Do CF boutons target interneuron somata or vice versa? CFs and interneurons develop in the same period (Altman, 1972; Zhang and Goldman, 1996; Sugihara, 2005, 2006), impeding causal inference. Interneurons also receive synapses from parallel fibers and other interneurons, while CF boutons exciting interneuron somata synapse with PC dendrites. The observed CF–interneuron spatial targeting might result from better survival rates for interneurons or CFs with functional contacts. CF population size is drastically reduced into maturity (Sugihara, 2005; Hashimoto et al., 2009). Purkinje soma inhibition by molecular interneurons may also be necessary to establish one-to-one Purkinje–CF pairing (Nakayama et al., 2012). Fully explaining the observed spatial targeting will require controlling and measuring the relation among CF and interneuron chemical cues, their proximity, and survival rate.

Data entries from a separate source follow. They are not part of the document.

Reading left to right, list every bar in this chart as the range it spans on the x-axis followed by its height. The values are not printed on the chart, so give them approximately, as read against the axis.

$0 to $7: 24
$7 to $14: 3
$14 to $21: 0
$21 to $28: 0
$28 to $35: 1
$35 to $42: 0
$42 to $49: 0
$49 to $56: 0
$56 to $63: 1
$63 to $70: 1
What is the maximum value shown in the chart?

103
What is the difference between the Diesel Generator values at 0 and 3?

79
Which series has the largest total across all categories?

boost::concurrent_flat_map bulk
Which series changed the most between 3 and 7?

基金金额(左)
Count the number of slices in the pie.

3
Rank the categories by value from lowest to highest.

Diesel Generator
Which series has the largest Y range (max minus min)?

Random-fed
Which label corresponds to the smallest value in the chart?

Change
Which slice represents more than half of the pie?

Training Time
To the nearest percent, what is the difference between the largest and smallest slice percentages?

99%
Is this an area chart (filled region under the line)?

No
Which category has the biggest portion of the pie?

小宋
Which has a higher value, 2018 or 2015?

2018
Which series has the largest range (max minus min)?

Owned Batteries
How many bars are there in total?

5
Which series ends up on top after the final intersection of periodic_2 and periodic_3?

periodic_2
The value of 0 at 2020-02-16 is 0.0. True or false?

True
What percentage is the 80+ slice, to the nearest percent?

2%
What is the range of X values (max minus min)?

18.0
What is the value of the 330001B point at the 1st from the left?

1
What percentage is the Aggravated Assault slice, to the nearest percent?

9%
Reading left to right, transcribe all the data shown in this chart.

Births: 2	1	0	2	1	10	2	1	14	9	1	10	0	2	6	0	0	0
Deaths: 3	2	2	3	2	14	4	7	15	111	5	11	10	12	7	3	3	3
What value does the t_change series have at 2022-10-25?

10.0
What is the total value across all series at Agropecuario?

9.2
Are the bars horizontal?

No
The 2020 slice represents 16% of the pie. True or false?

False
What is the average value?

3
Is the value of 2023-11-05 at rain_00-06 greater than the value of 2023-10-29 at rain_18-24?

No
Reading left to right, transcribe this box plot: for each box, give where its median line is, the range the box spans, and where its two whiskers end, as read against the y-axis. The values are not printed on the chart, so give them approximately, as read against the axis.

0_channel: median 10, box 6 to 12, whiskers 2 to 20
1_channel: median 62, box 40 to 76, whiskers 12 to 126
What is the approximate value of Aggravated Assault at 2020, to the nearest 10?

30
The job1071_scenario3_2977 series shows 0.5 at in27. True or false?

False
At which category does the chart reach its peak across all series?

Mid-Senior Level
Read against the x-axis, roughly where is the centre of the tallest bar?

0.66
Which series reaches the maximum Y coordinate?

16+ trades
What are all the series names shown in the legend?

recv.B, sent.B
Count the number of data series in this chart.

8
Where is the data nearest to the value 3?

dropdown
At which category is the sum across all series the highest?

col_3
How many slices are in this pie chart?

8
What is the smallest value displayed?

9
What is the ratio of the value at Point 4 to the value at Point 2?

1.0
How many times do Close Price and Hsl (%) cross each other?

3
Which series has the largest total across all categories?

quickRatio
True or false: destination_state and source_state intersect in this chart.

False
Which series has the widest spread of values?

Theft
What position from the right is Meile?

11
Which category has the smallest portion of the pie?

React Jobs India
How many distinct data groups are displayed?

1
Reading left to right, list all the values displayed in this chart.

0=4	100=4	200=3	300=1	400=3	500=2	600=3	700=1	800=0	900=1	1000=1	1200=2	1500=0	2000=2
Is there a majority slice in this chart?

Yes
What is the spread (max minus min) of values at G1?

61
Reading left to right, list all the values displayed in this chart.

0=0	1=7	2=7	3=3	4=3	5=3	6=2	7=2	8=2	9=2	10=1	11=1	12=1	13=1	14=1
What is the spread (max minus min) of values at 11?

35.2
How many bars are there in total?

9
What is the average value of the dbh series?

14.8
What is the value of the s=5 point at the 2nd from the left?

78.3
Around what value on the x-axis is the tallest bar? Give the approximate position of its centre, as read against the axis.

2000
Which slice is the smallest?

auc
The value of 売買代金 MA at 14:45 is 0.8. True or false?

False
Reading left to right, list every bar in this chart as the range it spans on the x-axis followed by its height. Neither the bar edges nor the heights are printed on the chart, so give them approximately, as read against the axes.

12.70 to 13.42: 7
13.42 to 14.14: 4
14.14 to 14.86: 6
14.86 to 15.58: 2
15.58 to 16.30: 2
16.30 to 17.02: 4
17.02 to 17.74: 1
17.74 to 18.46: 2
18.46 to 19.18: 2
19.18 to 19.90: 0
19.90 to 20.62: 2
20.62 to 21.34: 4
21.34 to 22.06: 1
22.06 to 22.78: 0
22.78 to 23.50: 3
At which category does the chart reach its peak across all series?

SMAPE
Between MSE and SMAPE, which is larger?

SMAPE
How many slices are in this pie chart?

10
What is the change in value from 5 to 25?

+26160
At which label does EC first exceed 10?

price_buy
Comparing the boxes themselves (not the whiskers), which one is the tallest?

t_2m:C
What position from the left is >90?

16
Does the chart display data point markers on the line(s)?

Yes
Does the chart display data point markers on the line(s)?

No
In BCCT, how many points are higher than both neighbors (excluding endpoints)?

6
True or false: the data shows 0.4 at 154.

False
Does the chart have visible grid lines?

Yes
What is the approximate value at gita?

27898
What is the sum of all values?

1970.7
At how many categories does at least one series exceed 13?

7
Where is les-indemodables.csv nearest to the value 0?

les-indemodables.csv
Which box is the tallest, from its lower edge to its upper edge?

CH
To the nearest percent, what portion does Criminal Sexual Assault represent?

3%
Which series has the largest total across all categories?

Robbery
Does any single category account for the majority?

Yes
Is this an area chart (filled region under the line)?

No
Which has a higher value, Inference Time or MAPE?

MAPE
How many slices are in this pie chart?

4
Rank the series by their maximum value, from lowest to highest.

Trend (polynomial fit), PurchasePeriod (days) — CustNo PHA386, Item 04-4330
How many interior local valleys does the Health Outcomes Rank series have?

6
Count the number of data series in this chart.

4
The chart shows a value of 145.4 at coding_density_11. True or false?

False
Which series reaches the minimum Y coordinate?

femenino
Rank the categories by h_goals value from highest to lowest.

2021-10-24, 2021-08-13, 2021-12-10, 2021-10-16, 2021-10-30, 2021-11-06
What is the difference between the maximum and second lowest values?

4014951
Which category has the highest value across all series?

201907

Through deposition in the public NeuroMorpho.org database (Ascoli et al., 2007), these 68 CF reconstructions can be further reanalyzed beyond the present characterization, compared or combined with future CF reconstructions, and loaded into neuron simulation environments (Hines and Carnevale, 2001) to test the influence of morphology on biophysical properties. To the best of our knowledge, these are also the first available CF digital tracings with identified branch types and fully reconstructed boutons. As such, they might serve as essential building blocks for anatomically realistic cerebellar network models. The necessity to include plausible circuit connectivity into simulations of the cerebellar cortex has been recognized for at least 35 years (Pellionisz et al., 1977). Only much more recently, however, have the required computational power and infrastructures become available (Gleeson et al., 2007). The large set of digital CF morphologies described in this study provides both a useful source of data and powerful constraints for large-scale modeling efforts.

This collection might also constitute the first detailed reconstructions of the complete axonal terminal field reported for any neuronal class in the mammalian brain. Their comprehensive morphological analysis could thus reveal insights into basic function that may also apply through other regions of the CNS.